Other researchers conduct annuity sales studies on a more boutique level, and some distributors and carriers also provide tallies but through the lens of their own firm and products. That means there’s plenty of annuity sales data to go around.
The fly in the ointment is that data come with differences, some of them significant. The differences may include not just industry segment studied but also carriers and products included, definitions used for terms and products, categories of features examined, net or gross results, and many other factors.
Sharp-eyed practitioners will catch the critical differences; at least that is the hope. But this doesn’t always happen. Those who are in a hurry or who are not yet up to speed on annuity data may assume it’s all somehow the same, be overwhelmed at the volume, and/or discount perceived discrepancies as “bad data” suitable only for the trash heap.
Most researchers do indicate their methodology and/or source and scope of study. However, that information does not usually appear at the top of a data summary, or at the top of news reports about the sales reports.

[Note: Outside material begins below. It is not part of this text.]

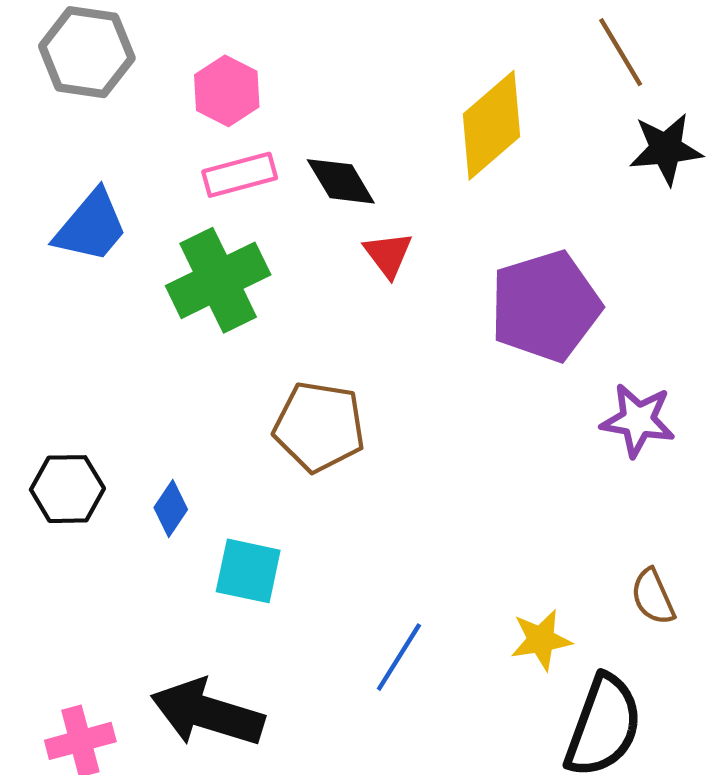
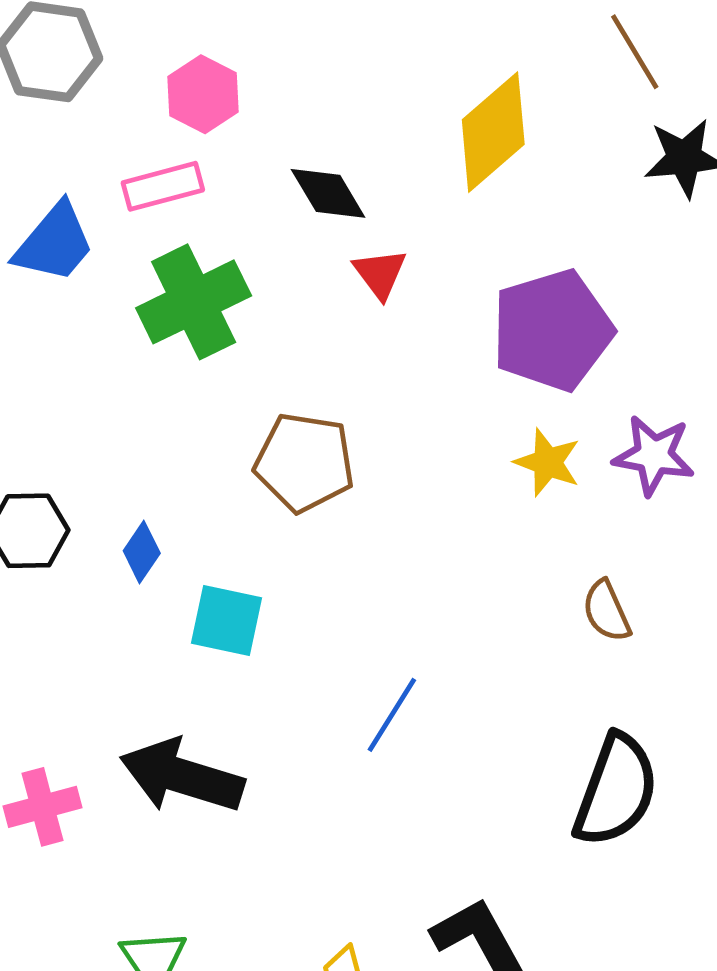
pink rectangle: (240, 175) -> (163, 186), moved
brown semicircle: (653, 597) -> (606, 611), moved
yellow star: (541, 640) -> (548, 462), moved, turned 30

In-the-know advisors therefore need to read the data summaries straight through, top to bottom, and to ask questions about parameters if something doesn’t make sense.
The data providers can help by making sure they mention the methodologies they use when reporting out the quarterly results to the public. The media can help too by including the key points on methodology in their news reports. This doesn’t need to be a detailed accounting such as might appear in the full reports sent to subscribers and members. Just simple overviews in simple English will do.
Some other sectors of the insurance business — such as disability and long-term care — do not have as deep a reservoir of publicly available sales data for field professionals to sample. In view of this, the annuity data pool is actually a tremendous resource for advisors, as long as those who are looking don’t fall in and drown.